The Paris-based label’s latest range teeters between reality and imagination, as creative director Demna Gvasalia enlisted a virtual, deep-fake runway, thought up by director Quentin Deronzier, to debut each new piece. One model — artist Eliza Douglas, who has either opened or closed every Balenciaga show since its conception in Fall 2016 — was digitally cloned to debut all 44 men’s and women’s looks. In order to successfully replicate the creative, Deronzier had to teach body doubles to walk in the same fashion as Douglas, before C.G. grafting her face onto each stand-in model.

Finalizing the fake runway, post-production required extensive technology, including planar tracking, rotoscoping, machine learning and 3D modeling, in order to make the the presentation appear as real as possible. According to WWD, Gvasalia claims that Douglas’ clones are a commentary on the uniformity of trends and their diminishment of individuality, while the video presentation as a whole is meant to prompt people to reflect on society’s obsession with screens.

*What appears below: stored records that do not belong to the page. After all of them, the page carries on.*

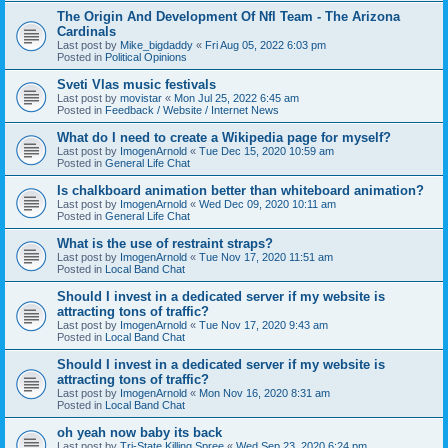
The Origin And Development Of Nfl Team - The Arizona
Cardinals
Last post by
Mike_bigdaddy
«
Fri Aug 05, 2022 6:03 pm
Posted in
Political Opinions
Sveti Vlas music festivals
Last post by
movistar
«
Mon Jul 25, 2022 6:45 am
Posted in
Feedback / Website / Internet News
What do I need to create a Wikipedia page for myself?
Last post by
ImogenArnold
«
Tue Dec 15, 2020 10:59 am
Posted in
General Life Chat
Is chalkboard animation better than whiteboard animation?
Last post by
ImogenArnold
«
Wed Dec 09, 2020 10:11 am
Posted in
General Life Chat
What is the use of restraint straps?
Last post by
ImogenArnold
«
Tue Nov 17, 2020 11:51 am
Posted in
Local Band Chat
Should I invest in a dedicated server if my website is
attracting tons of traffic?
Last post by
ImogenArnold
«
Tue Nov 17, 2020 9:43 am
Posted in
Local Band Chat
Should I invest in a dedicated server if my website is
attracting tons of traffic?
Last post by
ImogenArnold
«
Mon Nov 16, 2020 8:31 am
Posted in
Local Band Chat
oh yeah now baby its back
Last post by
Tri-State Killing Spree
«
Wed Sep 23, 2020 6:24 pm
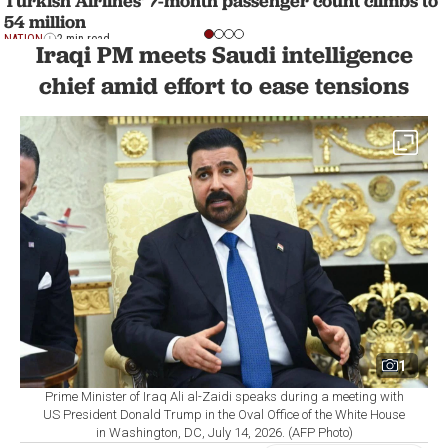
Turkish Airlines' 7-month passenger count climbs to
54 million
NATION
2 min read
Iraqi PM meets Saudi intelligence
chief amid effort to ease tensions
1
Prime Minister of Iraq Ali al-Zaidi speaks during a meeting with
US President Donald Trump in the Oval Office of the White House
in Washington, DC, July 14, 2026. (AFP Photo)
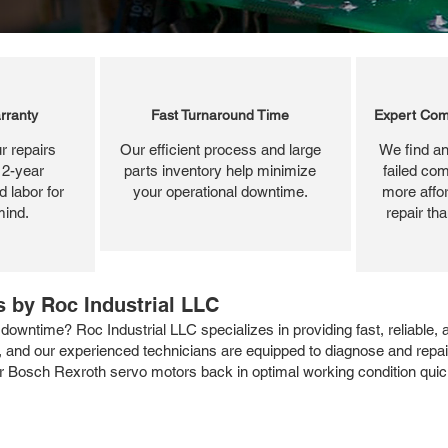
rranty
Fast Turnaround Time
Expert Com
r repairs
Our efficient process and large
We find an
 2-year
parts inventory help minimize
failed com
 labor for
your operational downtime.
more affor
mind.
repair th
 by Roc Industrial LLC
owntime? Roc Industrial LLC specializes in providing fast, reliable,
ns, and our experienced technicians are equipped to diagnose and repa
ur Bosch Rexroth servo motors back in optimal working condition quickl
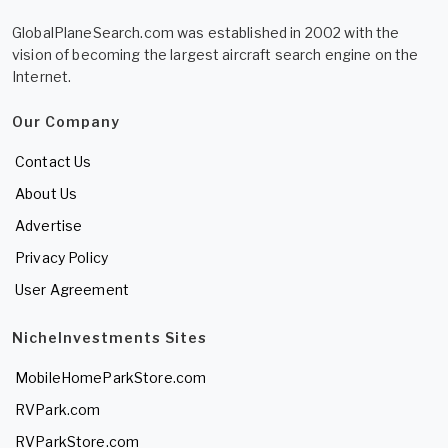
GlobalPlaneSearch.com was established in 2002 with the
vision of becoming the largest aircraft search engine on the
Internet.
Our Company
Contact Us
About Us
Advertise
Privacy Policy
User Agreement
NicheInvestments Sites
MobileHomeParkStore.com
RVPark.com
RVParkStore.com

As for the fashion, each new design is entirely real. A dark, draping garb opened the show, followed by an elongated blazer silhouette and a vivid yellow dress. Elsewhere, a sweatshirt featuring The Simpsons characters wearing piece’s from last season’s collection, bright-colored Crocs and accessories riffing on fast-food packaging heighten a sense of playfulness throughout the range. The brand’s signature deconstructed puffers, hoodies and trench coats receive supersizing treatment across a slew of double-take worthy ensembles.

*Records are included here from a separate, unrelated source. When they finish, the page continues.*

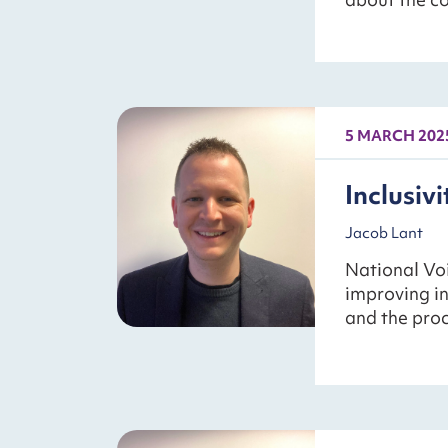
5 MARCH 202
Inclusivit
Jacob Lant
National Voi
improving in
and the proc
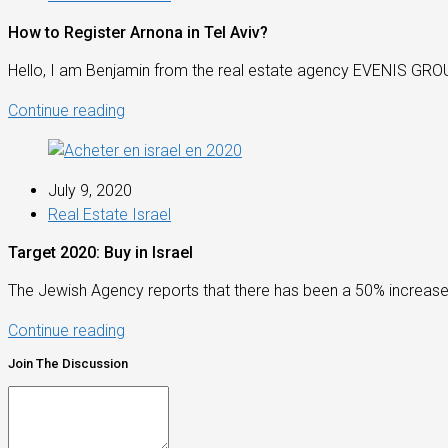
How to Register Arnona in Tel Aviv?
Hello, I am Benjamin from the real estate agency EVENIS GROUP!
Continue reading
July 9, 2020
Real Estate Israel
Target 2020: Buy in Israel
The Jewish Agency reports that there has been a 50% increase in
Continue reading
Join The Discussion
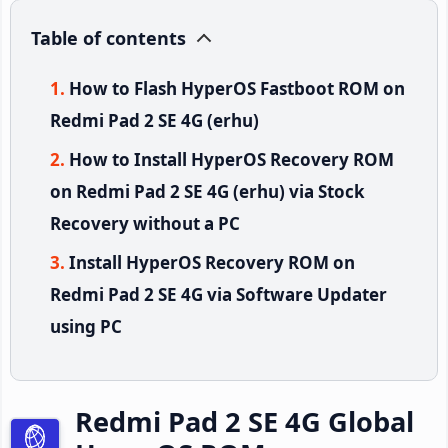
Table of contents
How to Flash HyperOS Fastboot ROM on
Redmi Pad 2 SE 4G (erhu)
How to Install HyperOS Recovery ROM
on Redmi Pad 2 SE 4G (erhu) via Stock
Recovery without a PC
Install HyperOS Recovery ROM on
Redmi Pad 2 SE 4G via Software Updater
using PC
Redmi Pad 2 SE 4G Global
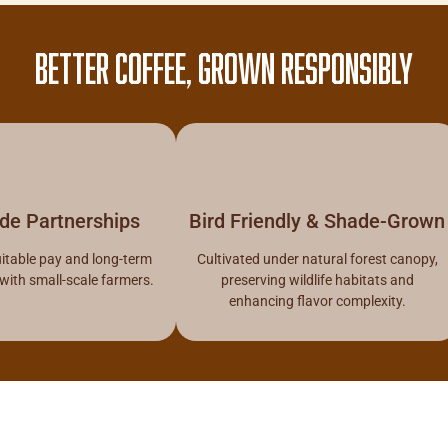
BETTER COFFEE, GROWN RESPONSIBLY
ade Partnerships
Bird Friendly & Shade-Grown
itable pay and long-term
Cultivated under natural forest canopy,
 with small-scale farmers.
preserving wildlife habitats and
enhancing flavor complexity.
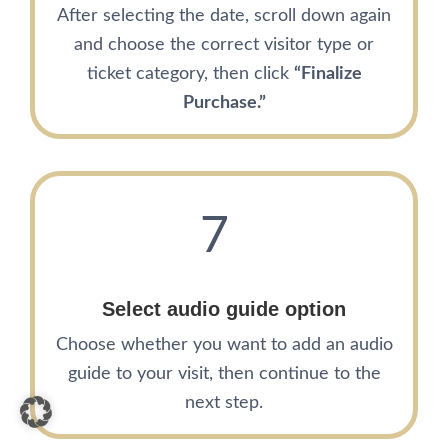
After selecting the date, scroll down again
and choose the correct visitor type or
ticket category, then click
“Finalize
Purchase.”
7
Select audio guide option
Choose whether you want to add an audio
guide to your visit, then continue to the
next step.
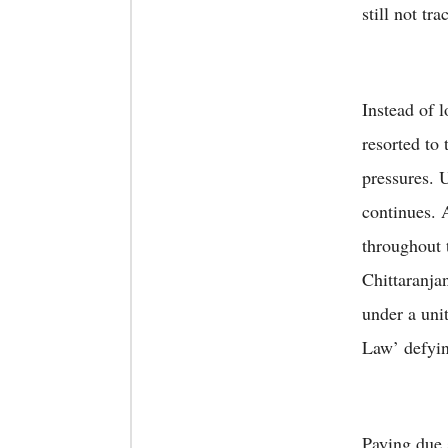
still not tra
Instead of 
resorted to
pressures. U
continues. 
throughout 
Chittaranja
under a uni
Law’ defyin
Paying due s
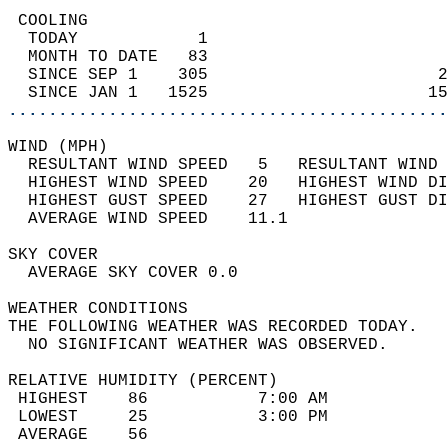
 COOLING                                    
  TODAY            1                        
  MONTH TO DATE   83                        
  SINCE SEP 1    305                       2
  SINCE JAN 1   1525                      15
............................................
WIND (MPH)                                  
  RESULTANT WIND SPEED   5   RESULTANT WIND 
  HIGHEST WIND SPEED    20   HIGHEST WIND DI
  HIGHEST GUST SPEED    27   HIGHEST GUST DI
  AVERAGE WIND SPEED    11.1                
SKY COVER                                   
  AVERAGE SKY COVER 0.0                     
WEATHER CONDITIONS                          
THE FOLLOWING WEATHER WAS RECORDED TODAY.   
  NO SIGNIFICANT WEATHER WAS OBSERVED.      
RELATIVE HUMIDITY (PERCENT)  
 HIGHEST    86           7:00 AM            
 LOWEST     25           3:00 PM            
 AVERAGE    56                              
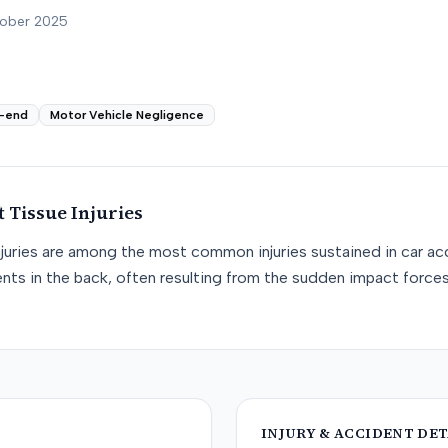
tober 2025
-end
Motor Vehicle Negligence
t Tissue
Injuries
njuries are among the most common injuries sustained in car acc
nts in the back, often resulting from the sudden impact force
INJURY & ACCIDENT DET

Following Gucci’s lauded Balenciaga hacking lab on its “Aria” runway in April, where Alessandro Michele recreated Balenciaga’s classic diagonal branding, Gvasalia “stole” signature Gucci bag constructions and reprinted them with “BB” motifs instead of “GG.” Furthering the fashion brawl, one weekender appeared on the falsified catwalk covered in grafitti, reading “This Is Not a Gucci Bag,” referencing René Magritte’s 1929 painting The Treachery of Images.